#### DOCUMENT EXCERPT
☆ ☆ ☆ ☆ ☆ ☆ ☆
New Testament 102: Introduction

And so it begins. New Testament is first cab off the rank exam wise – and we’re looking at Acts (and by extension Luke) and a bunch of seemingly random epistles. Random because our lectures this semester were pretty random and we didn’t really cover half the books past papers cover.

Here’s what we know about the exam:

There are four questions on Acts (two to be answered).

And four questions on the following (two to be answered):

  • 1 & 2 Peter
  • 1 Corinthians (maybe)
  • Galatians
  • 1 & 2 Thessalonians
  • Hebrews
  • Ephesians
  • Colossians

What we also know
Bruce, our venerable lecturer, likes asking questions that help us develop our thinking in line with his thinking… so when it comes to Acts (and looking at the past papers) it’s likely that the (M Div and Grad Dip) questions will involve some element of the following (it’s also likely the answer will have something to do with the Graeco-Roman culture and its interaction with the issue at hand):

  • A question about the reliability of Acts (probably based loosely on the 6 volume “Book of Acts in its First Century Setting” series that he edited).
  • A question about Gallio’s judgment and its significance for Christians in the early church.
  • A question about Paul’s apologia at the Areopagus.
  • A question about the unity of Luke-Acts (which touches on rhetorical purpose etc)
  • Something about the repetition of the phrase “And the Word of the Lord grew and multiplied.” and its function within the book.
  • Something about the inclusion of legal terminology and court transcripts in the book (which may tie in with the Gallio question).

The B Th questions will quite possibly overlap with those issues – but they’ll also, I would think, include something about the Jerusalem Council (Acts 15), Romans 14-15 and 1 Corinthians 8-11:1, which was an essay question for the M Div.

As to the next section, they really are anybody’s guess… but I’d say there’ll be something about:

  • The circumcision debate in Galatians
  • The rhetorical (as in first century public speaking) undertones of 1&2  Thessalonians
  • Something about the structure of Hebrews
  • Something about Peter’s views of virtue and Christian living in 1 and 2 Peter.
  • And something about different purposes, issues or audiences in Colossians and Ephesians.

Here are the questions from the last two exams (we don’t have photocopies of the B Th past paper. Sorry):

Section A
  • Discuss the nature and importance of the “Community of Goods” in the early Christian community. (2009)
  • How important was the Jerusalem Council decision for both Jewish and Gentile Christianity? (2009)
  • Was the Acts 17 speech before the Council of Areopagus Paul’s unsuccessful foray into the field of philosophical apologetics? (2009)
  • ‘He appears to be the herald of foreign divinities’. How does Paul herald his gospel before the Council of the Areopagus in Luke’s summary of this address? (2008)
☆ ☆ ☆ ☆ ☆ ☆ ☆
#### TASKS
(a) Using the New Testament exam notes, decide whether each statement below agrees with them: (i) The Acts part of the exam has four questions, two of which are to be answered. (ii) Photocopies of the B Th past paper are available. (iii) Bruce edited a six-volume series on Acts. For each, give yes or no along with the deciding words quoted from the notes.
(b) Please carry on the New Testament exam notes, picking up right after the last sentence shown.

Stored records:
☆ ☆ ☆ ☆ ☆ ☆ ☆
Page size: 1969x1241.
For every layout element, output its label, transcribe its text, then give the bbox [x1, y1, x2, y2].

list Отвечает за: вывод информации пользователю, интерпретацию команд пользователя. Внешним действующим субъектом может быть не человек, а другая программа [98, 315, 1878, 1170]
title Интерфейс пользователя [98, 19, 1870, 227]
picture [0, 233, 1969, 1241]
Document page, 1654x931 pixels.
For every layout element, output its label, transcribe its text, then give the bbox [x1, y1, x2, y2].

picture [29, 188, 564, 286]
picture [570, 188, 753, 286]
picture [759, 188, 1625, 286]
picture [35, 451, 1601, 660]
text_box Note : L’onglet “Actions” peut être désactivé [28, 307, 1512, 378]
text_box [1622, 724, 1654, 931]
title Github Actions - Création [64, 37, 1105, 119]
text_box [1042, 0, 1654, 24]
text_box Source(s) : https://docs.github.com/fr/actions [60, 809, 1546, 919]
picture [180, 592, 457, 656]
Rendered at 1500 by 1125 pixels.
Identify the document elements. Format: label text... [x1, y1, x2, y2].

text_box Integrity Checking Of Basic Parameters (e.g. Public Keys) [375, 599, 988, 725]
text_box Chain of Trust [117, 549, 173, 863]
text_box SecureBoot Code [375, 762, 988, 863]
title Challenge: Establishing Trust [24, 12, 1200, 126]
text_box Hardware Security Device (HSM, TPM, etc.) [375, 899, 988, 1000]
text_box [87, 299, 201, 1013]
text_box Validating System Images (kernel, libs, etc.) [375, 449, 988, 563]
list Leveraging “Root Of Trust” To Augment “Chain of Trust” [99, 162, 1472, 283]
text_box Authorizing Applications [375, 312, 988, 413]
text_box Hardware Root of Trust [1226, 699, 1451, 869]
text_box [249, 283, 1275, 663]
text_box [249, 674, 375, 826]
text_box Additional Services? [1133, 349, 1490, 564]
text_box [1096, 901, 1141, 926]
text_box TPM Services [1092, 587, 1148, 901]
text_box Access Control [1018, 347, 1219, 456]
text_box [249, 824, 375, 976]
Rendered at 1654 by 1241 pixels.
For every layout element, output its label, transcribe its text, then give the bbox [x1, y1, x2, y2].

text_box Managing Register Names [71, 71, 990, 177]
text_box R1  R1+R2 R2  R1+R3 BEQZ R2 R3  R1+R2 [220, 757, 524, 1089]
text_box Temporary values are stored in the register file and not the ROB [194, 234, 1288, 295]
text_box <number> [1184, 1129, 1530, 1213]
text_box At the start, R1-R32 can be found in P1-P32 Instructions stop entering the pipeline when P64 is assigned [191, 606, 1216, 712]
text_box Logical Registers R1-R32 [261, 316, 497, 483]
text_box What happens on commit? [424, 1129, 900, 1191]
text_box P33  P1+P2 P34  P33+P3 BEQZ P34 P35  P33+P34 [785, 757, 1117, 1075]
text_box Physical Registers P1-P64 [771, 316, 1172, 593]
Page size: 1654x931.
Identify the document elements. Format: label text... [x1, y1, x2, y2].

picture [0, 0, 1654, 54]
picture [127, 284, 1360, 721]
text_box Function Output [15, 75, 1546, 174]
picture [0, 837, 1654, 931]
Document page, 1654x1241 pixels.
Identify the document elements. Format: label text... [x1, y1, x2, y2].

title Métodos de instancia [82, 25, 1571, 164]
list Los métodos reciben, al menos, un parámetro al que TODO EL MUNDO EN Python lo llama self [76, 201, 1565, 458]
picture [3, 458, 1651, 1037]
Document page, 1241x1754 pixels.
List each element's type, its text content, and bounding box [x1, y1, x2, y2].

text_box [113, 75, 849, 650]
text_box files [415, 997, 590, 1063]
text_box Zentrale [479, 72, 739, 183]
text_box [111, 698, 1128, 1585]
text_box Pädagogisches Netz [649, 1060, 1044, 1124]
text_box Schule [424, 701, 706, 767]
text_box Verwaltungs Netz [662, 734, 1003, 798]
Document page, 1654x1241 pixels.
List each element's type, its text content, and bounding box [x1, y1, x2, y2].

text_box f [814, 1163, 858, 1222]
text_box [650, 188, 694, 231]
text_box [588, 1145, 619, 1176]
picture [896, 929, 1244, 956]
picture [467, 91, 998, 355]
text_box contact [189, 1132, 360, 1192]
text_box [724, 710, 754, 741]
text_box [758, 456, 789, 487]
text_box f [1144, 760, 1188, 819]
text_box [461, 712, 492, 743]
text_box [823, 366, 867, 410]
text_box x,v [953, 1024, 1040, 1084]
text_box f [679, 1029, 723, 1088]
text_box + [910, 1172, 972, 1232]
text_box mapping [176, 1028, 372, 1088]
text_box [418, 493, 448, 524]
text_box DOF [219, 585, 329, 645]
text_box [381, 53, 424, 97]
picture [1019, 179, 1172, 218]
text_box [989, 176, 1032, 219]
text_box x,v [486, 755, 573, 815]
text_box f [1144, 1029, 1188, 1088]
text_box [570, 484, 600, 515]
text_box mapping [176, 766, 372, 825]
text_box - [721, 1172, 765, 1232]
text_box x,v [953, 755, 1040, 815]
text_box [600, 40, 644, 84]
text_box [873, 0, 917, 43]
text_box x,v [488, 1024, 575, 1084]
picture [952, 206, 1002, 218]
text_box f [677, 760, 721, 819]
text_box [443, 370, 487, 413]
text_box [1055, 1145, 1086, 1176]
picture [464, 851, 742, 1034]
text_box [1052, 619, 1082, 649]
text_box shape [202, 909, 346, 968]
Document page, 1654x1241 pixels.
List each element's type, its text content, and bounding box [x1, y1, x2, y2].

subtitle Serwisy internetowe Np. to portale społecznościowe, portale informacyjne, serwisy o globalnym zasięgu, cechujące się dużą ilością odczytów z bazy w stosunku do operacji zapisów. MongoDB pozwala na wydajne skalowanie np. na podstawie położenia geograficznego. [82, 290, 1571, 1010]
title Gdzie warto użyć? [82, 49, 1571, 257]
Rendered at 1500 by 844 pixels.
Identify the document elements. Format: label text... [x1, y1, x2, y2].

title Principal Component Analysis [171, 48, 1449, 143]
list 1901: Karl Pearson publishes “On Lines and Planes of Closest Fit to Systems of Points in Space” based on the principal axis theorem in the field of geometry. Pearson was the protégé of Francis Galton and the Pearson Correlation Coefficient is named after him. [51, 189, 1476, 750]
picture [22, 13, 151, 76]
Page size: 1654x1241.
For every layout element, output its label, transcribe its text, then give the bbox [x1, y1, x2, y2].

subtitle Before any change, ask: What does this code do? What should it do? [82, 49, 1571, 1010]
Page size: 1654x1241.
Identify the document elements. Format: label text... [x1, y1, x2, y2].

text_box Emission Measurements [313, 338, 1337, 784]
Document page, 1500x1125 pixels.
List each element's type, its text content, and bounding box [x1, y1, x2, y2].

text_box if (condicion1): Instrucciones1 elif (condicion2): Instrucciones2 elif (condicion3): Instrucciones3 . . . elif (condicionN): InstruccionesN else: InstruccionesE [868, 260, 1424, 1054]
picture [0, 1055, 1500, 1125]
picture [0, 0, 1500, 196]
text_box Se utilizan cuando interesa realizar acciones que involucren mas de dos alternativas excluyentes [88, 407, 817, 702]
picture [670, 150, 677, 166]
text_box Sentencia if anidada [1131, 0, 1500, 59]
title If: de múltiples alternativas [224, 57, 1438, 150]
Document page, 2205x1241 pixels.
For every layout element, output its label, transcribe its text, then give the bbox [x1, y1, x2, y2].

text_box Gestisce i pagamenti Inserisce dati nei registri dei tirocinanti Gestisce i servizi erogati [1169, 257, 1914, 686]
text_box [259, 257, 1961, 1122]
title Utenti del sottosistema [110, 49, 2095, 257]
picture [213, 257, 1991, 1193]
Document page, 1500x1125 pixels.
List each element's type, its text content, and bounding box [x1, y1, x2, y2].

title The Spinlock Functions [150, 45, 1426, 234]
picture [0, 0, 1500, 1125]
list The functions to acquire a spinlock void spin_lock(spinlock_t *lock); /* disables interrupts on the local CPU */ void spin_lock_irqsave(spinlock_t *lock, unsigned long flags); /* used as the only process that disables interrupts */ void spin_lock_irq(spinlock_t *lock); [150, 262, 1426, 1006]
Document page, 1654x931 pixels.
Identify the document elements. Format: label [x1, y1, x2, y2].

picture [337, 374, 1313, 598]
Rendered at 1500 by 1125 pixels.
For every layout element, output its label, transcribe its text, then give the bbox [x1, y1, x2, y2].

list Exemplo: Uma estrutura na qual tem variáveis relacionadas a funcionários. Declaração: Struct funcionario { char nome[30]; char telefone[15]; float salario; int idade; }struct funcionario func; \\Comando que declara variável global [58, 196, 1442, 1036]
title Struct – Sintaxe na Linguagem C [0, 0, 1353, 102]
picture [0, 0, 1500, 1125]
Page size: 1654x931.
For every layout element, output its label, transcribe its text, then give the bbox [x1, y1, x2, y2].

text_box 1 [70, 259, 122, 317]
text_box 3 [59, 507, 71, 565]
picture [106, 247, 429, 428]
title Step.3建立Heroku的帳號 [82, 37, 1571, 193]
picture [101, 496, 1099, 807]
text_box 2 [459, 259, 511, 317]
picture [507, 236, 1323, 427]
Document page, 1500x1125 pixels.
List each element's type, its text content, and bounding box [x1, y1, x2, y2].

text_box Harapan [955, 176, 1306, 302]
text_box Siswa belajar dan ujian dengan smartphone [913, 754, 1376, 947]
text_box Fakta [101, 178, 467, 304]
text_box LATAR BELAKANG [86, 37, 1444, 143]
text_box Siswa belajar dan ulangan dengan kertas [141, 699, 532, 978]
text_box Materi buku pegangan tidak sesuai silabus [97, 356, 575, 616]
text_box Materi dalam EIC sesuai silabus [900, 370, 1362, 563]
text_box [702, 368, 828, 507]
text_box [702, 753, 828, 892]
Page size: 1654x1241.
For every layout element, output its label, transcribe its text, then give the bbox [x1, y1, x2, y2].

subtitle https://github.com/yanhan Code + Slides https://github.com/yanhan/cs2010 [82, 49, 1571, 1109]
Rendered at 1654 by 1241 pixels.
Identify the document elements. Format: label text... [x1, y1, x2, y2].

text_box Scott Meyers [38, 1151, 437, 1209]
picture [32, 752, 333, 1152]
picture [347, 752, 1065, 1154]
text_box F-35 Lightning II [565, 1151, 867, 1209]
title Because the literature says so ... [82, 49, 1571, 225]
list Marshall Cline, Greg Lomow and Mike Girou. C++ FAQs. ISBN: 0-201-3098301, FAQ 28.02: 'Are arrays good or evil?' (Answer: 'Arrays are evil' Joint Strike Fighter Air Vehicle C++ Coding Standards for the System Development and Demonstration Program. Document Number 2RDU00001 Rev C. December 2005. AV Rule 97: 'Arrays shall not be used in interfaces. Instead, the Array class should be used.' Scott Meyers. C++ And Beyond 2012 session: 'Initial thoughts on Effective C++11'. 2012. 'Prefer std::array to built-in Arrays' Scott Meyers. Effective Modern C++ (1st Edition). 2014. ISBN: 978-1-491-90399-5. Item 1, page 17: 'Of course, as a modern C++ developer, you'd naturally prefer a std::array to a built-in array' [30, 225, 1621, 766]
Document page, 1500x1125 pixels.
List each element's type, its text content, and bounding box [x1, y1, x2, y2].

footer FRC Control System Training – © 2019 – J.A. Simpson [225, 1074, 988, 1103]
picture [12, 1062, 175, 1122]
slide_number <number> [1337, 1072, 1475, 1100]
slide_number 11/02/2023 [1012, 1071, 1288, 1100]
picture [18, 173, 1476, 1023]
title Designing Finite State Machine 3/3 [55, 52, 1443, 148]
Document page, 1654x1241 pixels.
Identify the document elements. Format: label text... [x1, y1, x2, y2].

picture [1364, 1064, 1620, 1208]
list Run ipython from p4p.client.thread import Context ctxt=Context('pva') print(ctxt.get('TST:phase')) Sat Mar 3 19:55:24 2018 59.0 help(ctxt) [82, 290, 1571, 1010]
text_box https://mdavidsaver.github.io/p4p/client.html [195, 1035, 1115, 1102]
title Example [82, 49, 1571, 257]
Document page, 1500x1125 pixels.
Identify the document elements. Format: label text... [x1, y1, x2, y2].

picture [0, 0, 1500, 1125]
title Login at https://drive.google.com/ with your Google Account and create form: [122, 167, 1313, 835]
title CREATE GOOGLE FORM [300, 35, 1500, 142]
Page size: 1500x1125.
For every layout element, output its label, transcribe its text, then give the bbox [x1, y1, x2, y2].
☆ ☆ ☆ ☆ ☆ ☆ ☆
#### ANSWERS GIVEN
(a)
(i) Yes: "There are four questions on Acts (two to be answered)."
(ii) No: "we don’t have photocopies of the B Th past paper."
(iii) Yes: "the 6 volume “Book of Acts in its First Century Setting” series that he edited"

(b)
  • Are the court room appearances of Paul in Caesarea Maritima a Lukan invention? (2009)
  • Discuss Luke’s recordings of the formal hearings the Jews verses Paul in Roman courts in Acts and the outcomes. What do they tell us about the status of early Christianity? (2008)
  • Is the ending of the Book of Acts Luke’s real ending of his second volume? (2009)
  • ‘And the Word of the Lord grew and multiplied’. Discuss this theme in Acts and show how Luke justifies this conclusion at the end of the various phases of the expansion of the early Christian mission. (2008)
  • Paul’s address to the Ephesian elders at Miletus reveals not only his own modus operandi as a church planter but a somewhat pessimistic view of his expectations of the future of the Ephesian church. Discuss. (2008)
Section B
  • Is James an epistle of straw? (2009)
  • Betz wrote that the main issue in Galatians is, ‘How can the spiritual man live?’ Evaluate this view. (2009)
  • How much can we learn about the activities of Paul’s opponents from his letter to the Galatians? (2008)
  • In 1 & 2 Thessalonians, why does Paul go into so much detail about the parousia? (2009)
  • What are the differences and similarities between Paul’s letters to Ephesus and Colassae? (2009)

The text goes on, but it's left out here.